In my case, as I was an Amazon EC2 Linux instance, for my FTP and SFTP host, I used the same to develop my python code as well. Once the code was ready and the zip file is prepared, I used “S3CMD” to upload the file to a specific S3 bucket.
It takes few minutes to setup S3CMD in your EC2 instance. But it is totally worth it. Follow this link, to setup S3CMD
As per the link, you will have install S3CMD (if you are using CentOS’ish Linux, replace “apt-get” with “yum”), then you need to do an one time configuration, with the command, s3cmd –configure.
During this step, you will require Access Key and Secret Key. You could get these keys as per the below steps.
Select “Security Credentials” in the below page.
Select “Create New Access Key”
Click “Show Access Key”
You should be looking at your “Access Key” and “Secret Access Key”. Copy and paste them where you are trying to configure your S3CMD.
Now that S3CMD is configured, you could transfer the files from EC2 instance to S3 bucket at lightning speed, by the following command.
s3cmd put virtual.zip s3://sftpbucketbk/virtual.zip
As per the above command, “virtual.zip” is the file in my EC2 instance. I’m transferring it to the s3 bucket “sftpbucketbk” with the name “virtual.zip”.
Once the zip file is uploaded in S3, go to Lambda Console management and select “Upload a file from Amazon S3” for Function package.
Under S3 link URL, give the URL for your S3 bucket (where you have uploaded your zip file)
Ex – https://s3.amazonaws.com/sftpbucketbk/virtual.zip
One more important step to do is, to configure the python function name in the Configuration tab, as below
As per the above screen shot, PythonSFTP is my Python script file name (PythonSFTP.py), which is in the zip file and the “lamda_handler” is the handler function name, within the script.
You could see that, I have added key_bucket and privatekeyfilename extra two environment variables, as we are going to authenticate using Private Key and not password.
I have also added “tempdir” as remoteDirectory, as an example.
These steps are sufficient to establish SFTP connectivity between Lambda and EC2 (or any other SFTP host).
If you are intending to use Amazon EC2 Linux instance, then you would require Putty to connect to your instance.

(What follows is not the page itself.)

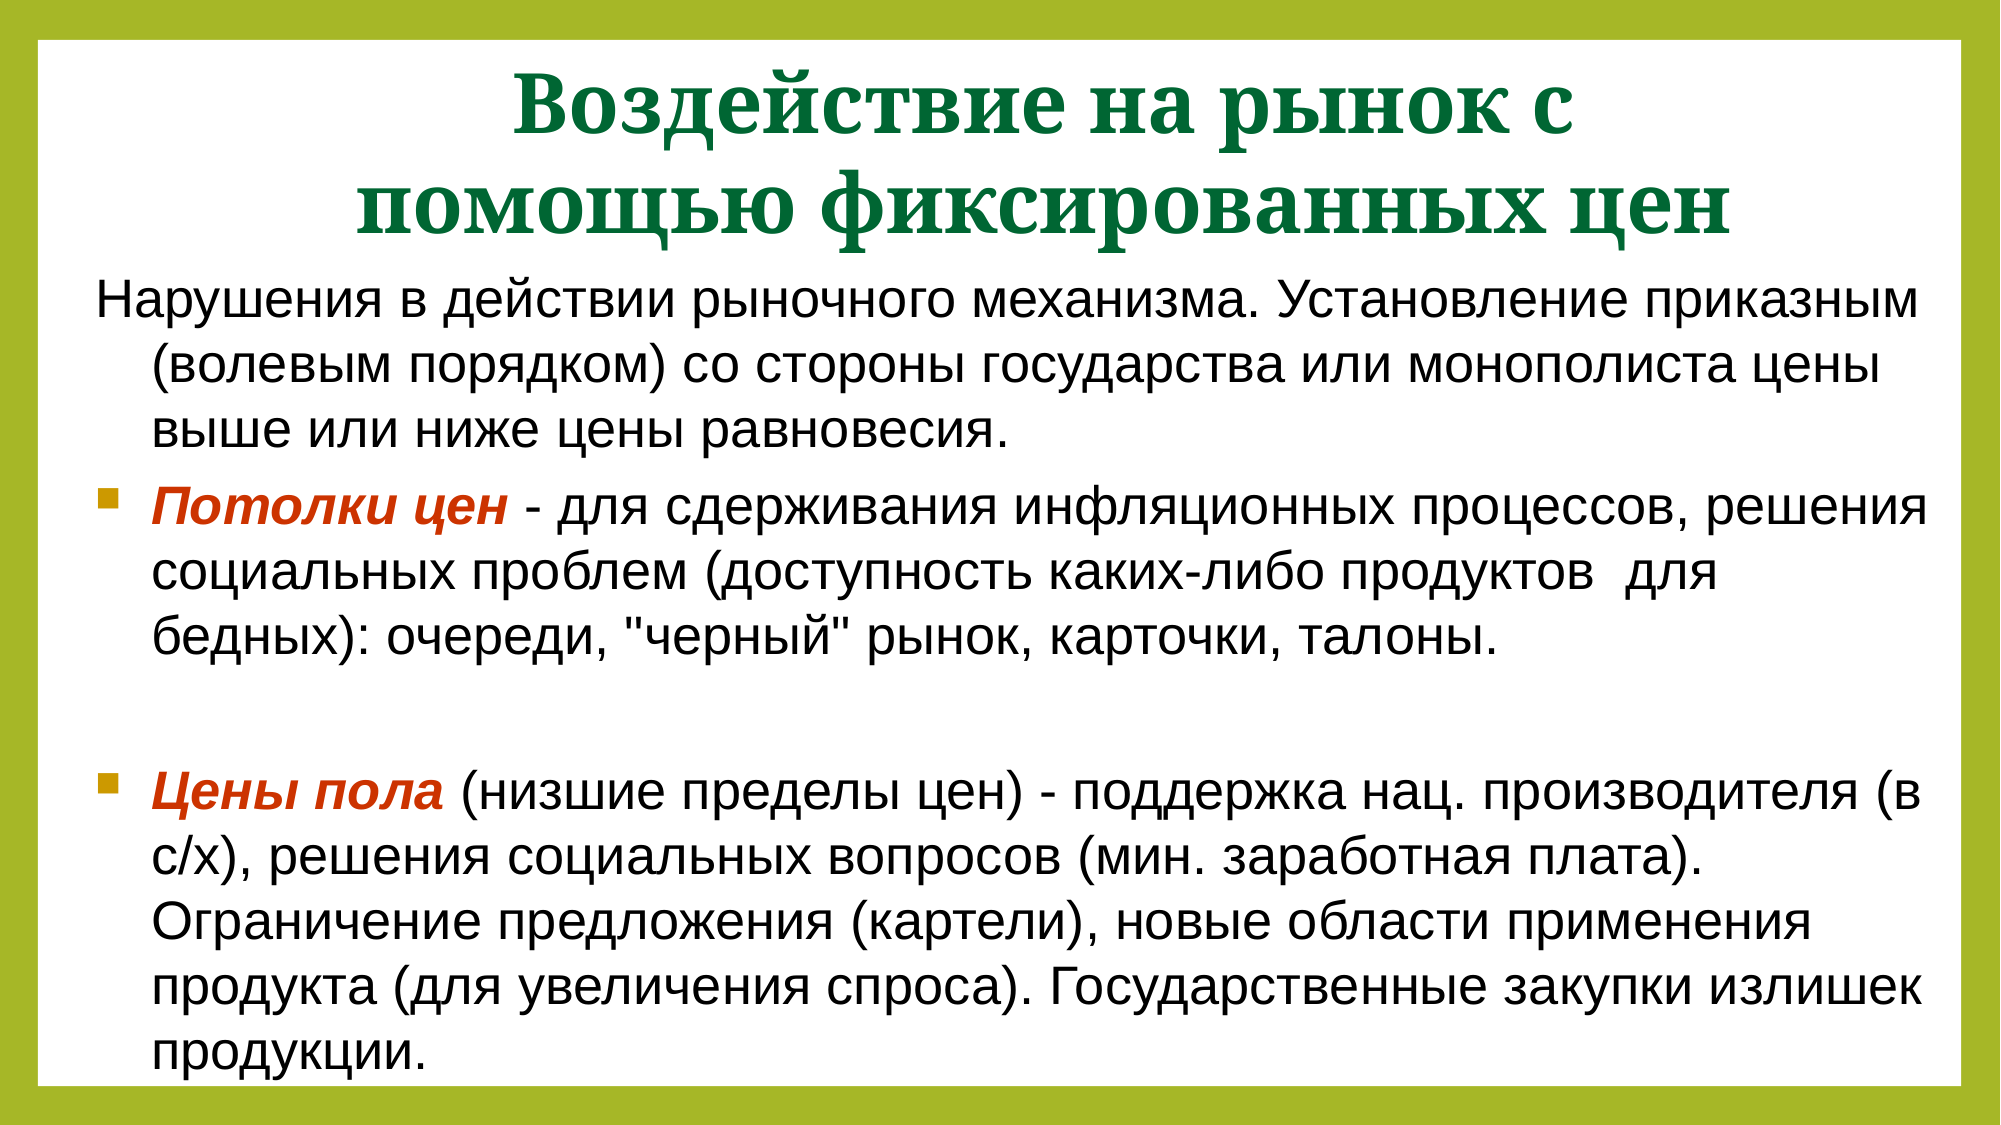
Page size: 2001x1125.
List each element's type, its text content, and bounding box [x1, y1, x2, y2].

text_box Воздействие на рынок с помощью фиксированных цен [303, 42, 1786, 255]
text_box Нарушения в действии рыночного механизма. Установление приказным (волевым порядком) со стороны государства или монополиста цены выше или ниже цены равновесия. Потолки цен - для сдерживания инфляционных процессов, решения социальных проблем (доступность каких-либо продуктов для бедных): очереди, "черный" рынок, карточки, талоны. Цены пола (низшие пределы цен) - поддержка нац. производителя (в с/х), решения социальных вопросов (мин. заработная плата). Ограничение предложения (картели), новые области применения продукта (для увеличения спроса). Государственные закупки излишек продукции. [80, 255, 1952, 1065]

- Download Putty (PuttyGen comes along with it, which helps you with public and private keys)
- Download *.pem file
- Use Puttygen load the *.pem file, it will give you Public key and the private key. Click “Save Private Key” to save the *.ppk file.
- Now, open Putty
- Under Host name, give ec2-user@publicDNSOfYourAmazonInstance
Note: For Amazon Linux, the user name is ec2-user, for the rest, refer here
- Expand SSH (under connection) and click on Auth
- Here click Browse to load your private key (*.ppk file)

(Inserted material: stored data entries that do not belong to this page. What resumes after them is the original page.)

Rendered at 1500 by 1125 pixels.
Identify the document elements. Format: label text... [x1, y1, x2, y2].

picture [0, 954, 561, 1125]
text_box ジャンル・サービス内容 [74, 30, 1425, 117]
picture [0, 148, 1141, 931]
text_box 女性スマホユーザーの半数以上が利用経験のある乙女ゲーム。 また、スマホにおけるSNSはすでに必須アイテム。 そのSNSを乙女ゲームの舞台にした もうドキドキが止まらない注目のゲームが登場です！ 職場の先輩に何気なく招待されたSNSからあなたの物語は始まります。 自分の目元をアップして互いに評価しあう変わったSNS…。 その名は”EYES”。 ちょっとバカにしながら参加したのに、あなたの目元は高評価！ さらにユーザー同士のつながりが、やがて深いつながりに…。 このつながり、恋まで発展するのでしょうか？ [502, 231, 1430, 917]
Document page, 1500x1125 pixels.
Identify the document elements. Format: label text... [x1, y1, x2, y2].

That is it, you will be connected to your EC2 instance.
In case if you want to test your SFTP connectivity, before testing it through Lambda, download FileZilla Client. (https://filezilla-project.org/download.php)
- In the host type sftp://publicIPOfYourInstance, then type your SFTP username.
- Under Edit menu, click Settings and then click on SFTP. There you upload your private key (*.ppk file)
- Then click QuickConnect.
In case, if we will have to change our code for any reason, we need to spend considerable amount of time re-typing multiple commands, to do a repackaging. To avoid that create a bash script file in your Linux instance, with the following commands.
zip virtual.zip PythonSFTP
zip –r /home/ec2-user/virtual/virtual.zip .
zip –r /home/ec2-user/virtual/virtual.zip .
s3cmd put virtual.zip s3://sftpbucketbk/virtual.zip
Save the file with any name (say buildpackage.sh). Now make this file as an executable with the following command
chmod +x buildpackage.sh
Now you could execute the script just by typing “./buildpackage.sh”. This will delete the existing zip file, re-zip the Python script, along with all the dependencies, and will transmit the file to the S3 bucket.